The extension of colonial authority patterns to the entire Niger basin is synonymous with the “second phase of the overthrow of indigenous authority” in the nationalities that inhabit it (Anene 1966). In Britain, the architects of classical colonial rule in the Niger basin were faced with diverse socio-political circumstances in the indigenous nationalities. However, all of them held fast to a construct quite pervasive at the time amongst Europeans which posits that without proper European supervision and guidance, Africans “were incapable of ensuring good government for their peoples” (Afigbo 1972: 82). This construct is responsible for why policy makers in the British government who subscribed to views by proponents of classical colonial rule in Africa instituted the norm of excluding the inhabitants of the Niger basin from participating in their own governance.

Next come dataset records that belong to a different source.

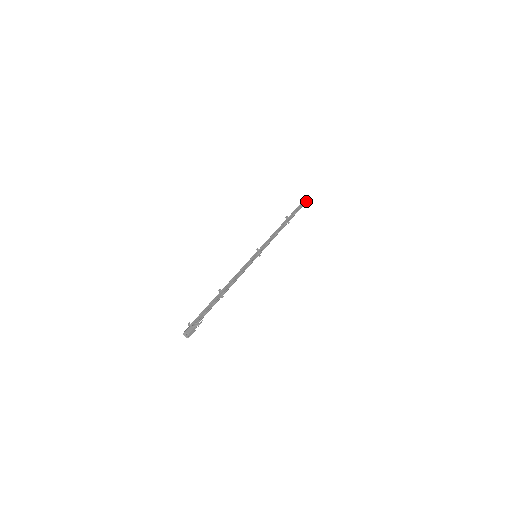
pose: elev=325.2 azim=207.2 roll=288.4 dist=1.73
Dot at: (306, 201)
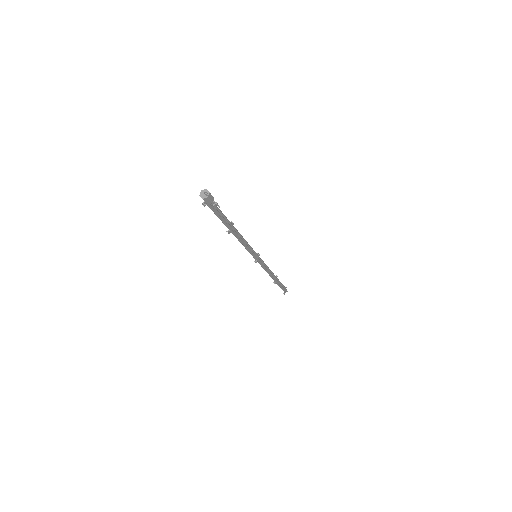
Dot at: occluded
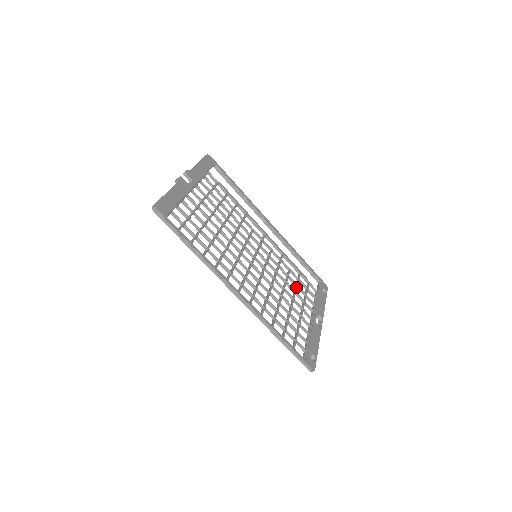
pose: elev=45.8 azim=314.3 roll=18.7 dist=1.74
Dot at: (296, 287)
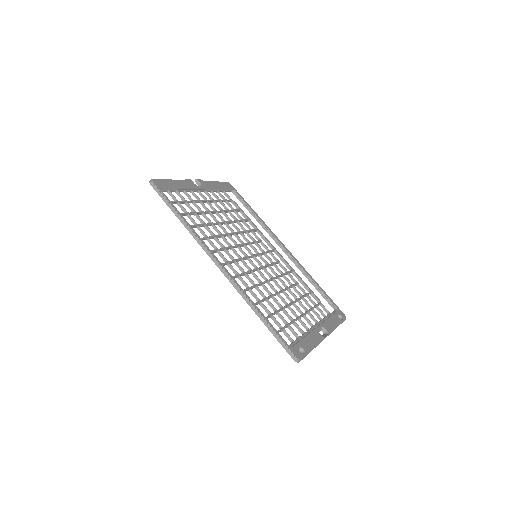
Dot at: (300, 297)
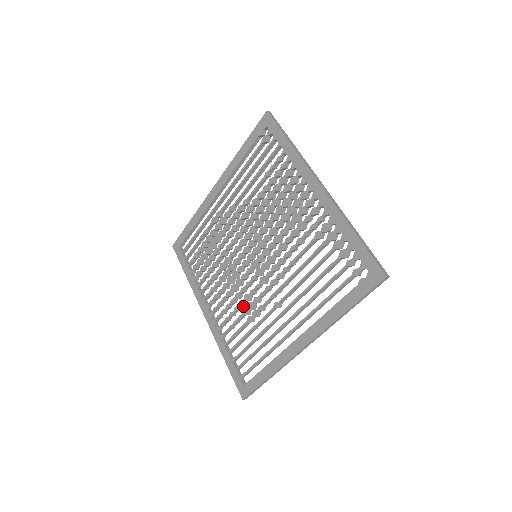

But given the relentless energy invested by these advocates of classical colonial rule, one could say that their quest to bring the inhabitants of the Niger basin under a single political umbrella was driven by the desire to exclude them from not just only their own governance but from the process of creating that single political umbrella more then anything else. The desire to exclude indigenes from the task of creating one political umbrella for inhabitants of the Niger basin became the underlying rationale, which informed all the efforts that went into the formulation of the authority patterns as well as influence relations that supported colonial rule in the Niger basin.